Над лагерем светило солнце, в воздухе висели пыль и тишина. Я шла на холм и сидела там до наступления ночи, а в ушах у меня стояли звук льющейся воды и тихий голос старой женщины. Я теперь смотрела на лагерь другими глазами. Казалось, все изменилось, будто я только сейчас попала в это место и пока не знаю, что такое эти камни, эти черные дома, эта линия холмов, закрывающих горизонт, и эта долина, усеянная сожженными деревьями, куда никогда не доходит море.
Мы так давно живем пленниками в этом лагере, что я едва могу вспомнить Акку, море, его запах и крики чаек. Лодки, скользящие по глади вод в бухте на рассвете. Крик муэдзина в сумерках, в тусклом свете, когда я шла по оливковой роще вдоль крепостных стен. В небо взлетали птицы — томные горлицы и среброкрылые голуби закладывали виражи и кувыркались. С наступлением ночи в садах тревожно вскрикивали дрозды. Все это я потеряла.
Здесь ночь наступает как-то вдруг, сразу, приходит незваной, без молитвы и без птиц. Пустое небо меняет цвет, становится красным, потом ночь выползает из глубины оврагов и балок. Когда я весной попала в лагерь, ночи были теплыми. Каменистые холмы долго отдавали накопленный за день жар. Сейчас — осень, по ночам мы мерзнем. Стоит солнцу закатиться за холмы, как от земли начинает исходить холод. Люди кутаются, кто во что может, натягивают на плечи выданные ооновцами одеяла, надевают грязные пальто, заматываются в простыни. Ни дров, ни хвороста не осталось, и огонь по ночам не разжигают. В лагере все вокруг черное, беззвучное, ледяное. Мы покинуты, отрезаны от мира и от жизни. Я никогда ничего подобного не чувствовала. На небе, складываясь в волшебные узоры, появляются звезды. Помню, как раньше мы с отцом гуляли по пляжу и звезды казались мне такими близкими и знакомыми, похожими на огни неведомых городов. В их бледном ледяном свете наш лагерь выглядит еще сумрачней и кажется заброшенным. В полнолуние бродячие псы заходятся лаем. «Смерть прошла мимо», — говорит тогда Аамма Хурия. Утром мужчины выбрасывают трупы сдохших ночью собак.
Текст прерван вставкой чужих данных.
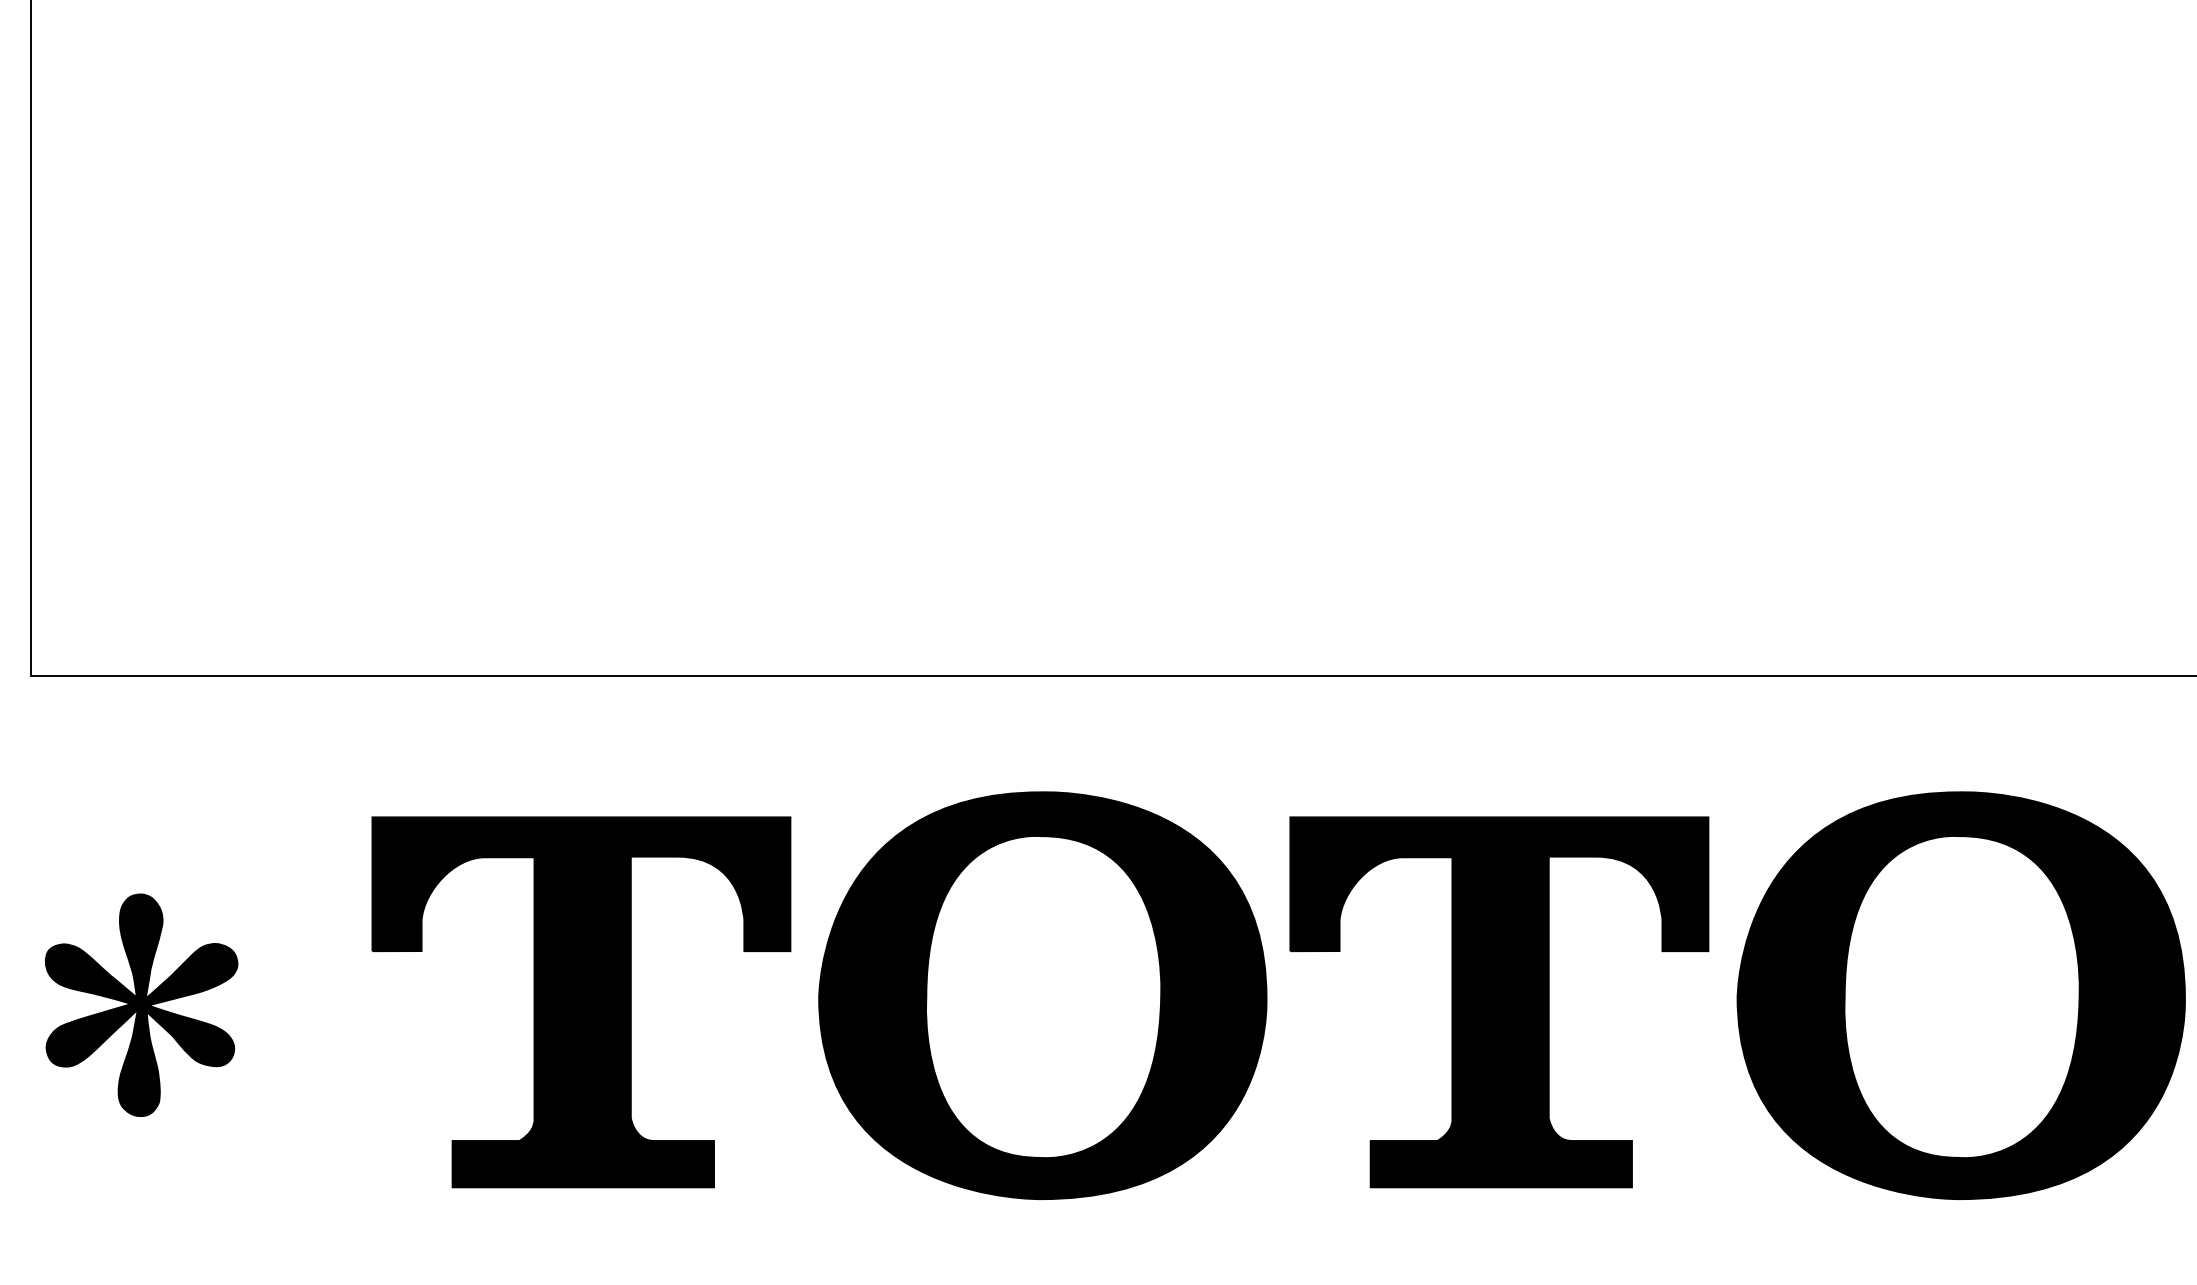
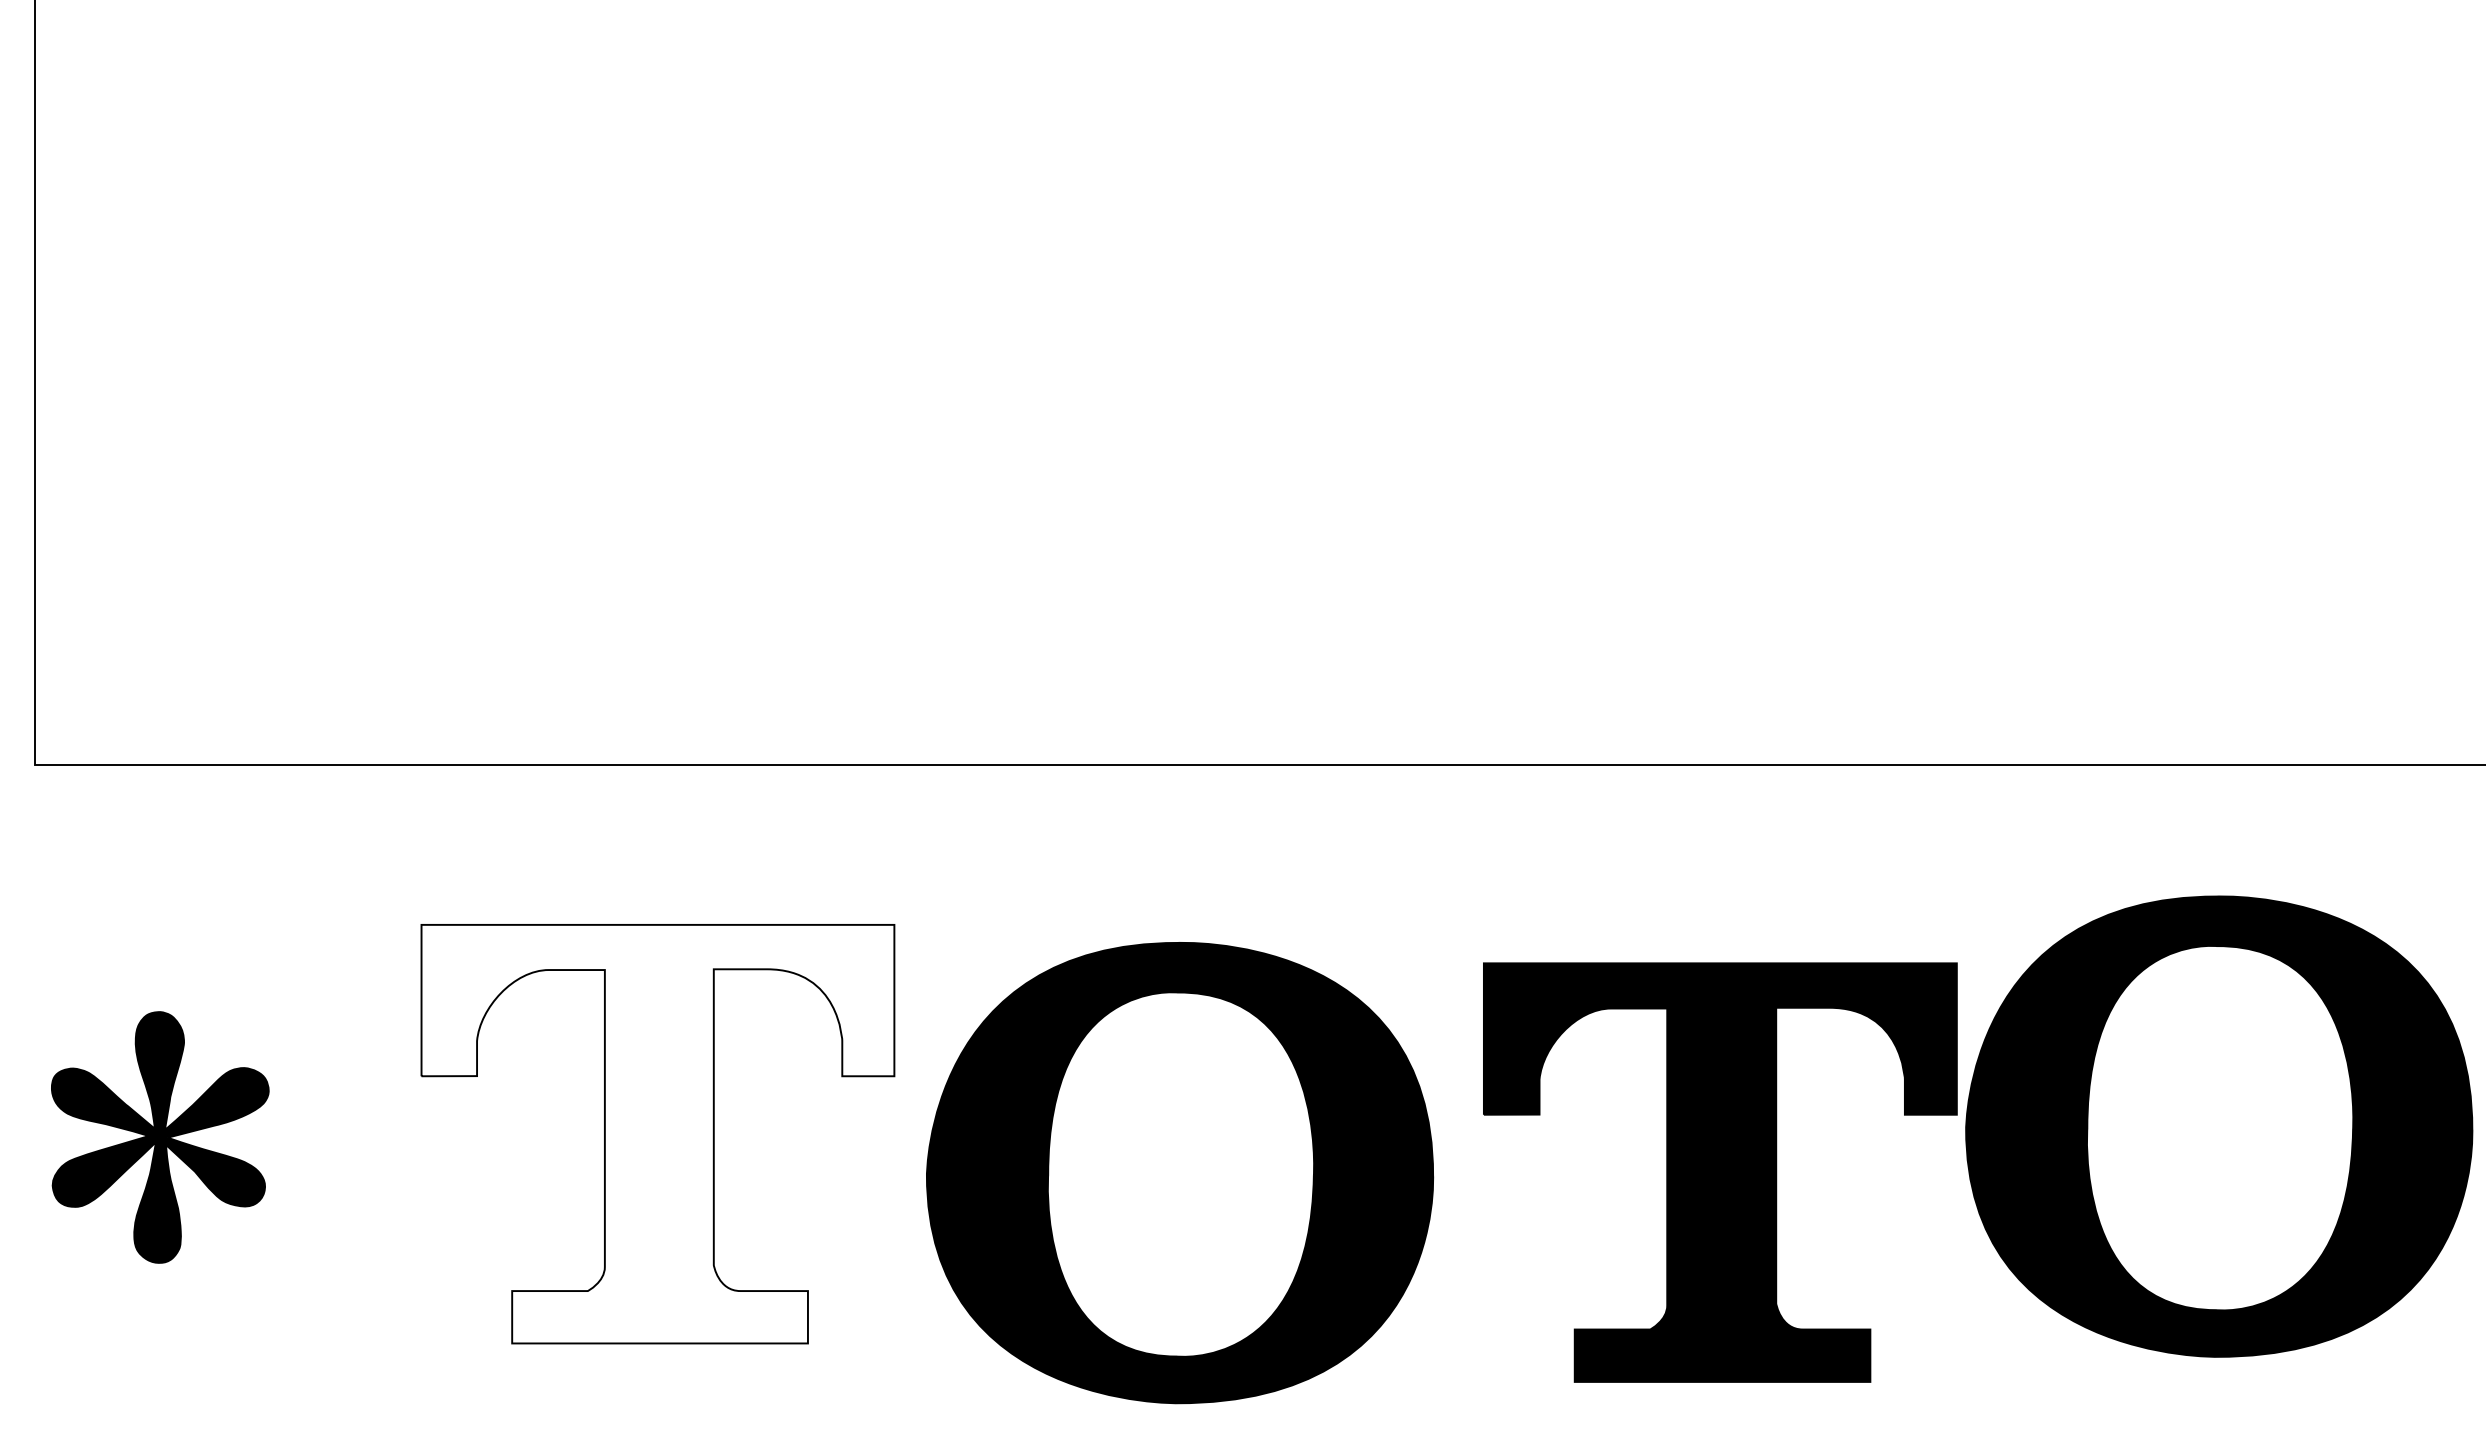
part: (1042, 995) -> (1179, 1172), moved
fill: (581, 1002) -> (658, 1134), removed
part: (1499, 1002) -> (1720, 1172), moved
А еще по ночам кричат дети. Когда я их слышу, у меня по телу пробегает дрожь. Неужели утром придется подбирать их мертвые тела?
Баддави, называющий себя Саади, поселился в каменной долине, рядом с местом, где больше года назад похоронили старого Наса. Он соорудил укрытие из старых досок и куска брезента недалеко от могилы и сидит там весь день, и смотрит на ведущую из Тулькарма дорогу. Дети каждое утро ходят его навестить, и они вместе караулят грузовик с продовольствием. Когда машина приезжает, Саади не спускается в лагерь. Он остается сидеть в своем укрытии — так, словно его это не касается. Он никогда не приходит за своей пайкой. Иногда голод становится таким сильным, что он проходит полпути вниз с холма и стоит рядом с нашим домом, чуть поодаль, словно бы и не ждет ничего. Аамма Хурия выносит немного хлеба или нутовую лепешку собственной выпечки, кладет на камень и возвращается в дом. Саади подходит. От его застенчивого, но сурового взгляда у меня начинает колотиться сердце. У собак, что бродят по холмам вокруг лагеря, такие же глаза. Баддави — единственный, кто не боится собак. У себя на холме он с ними разговаривает. Мы узнали об этом от детей, и Аамма Хурия назвала его блаженным и сказала: «Это хорошо, значит, наш лагерь защищен».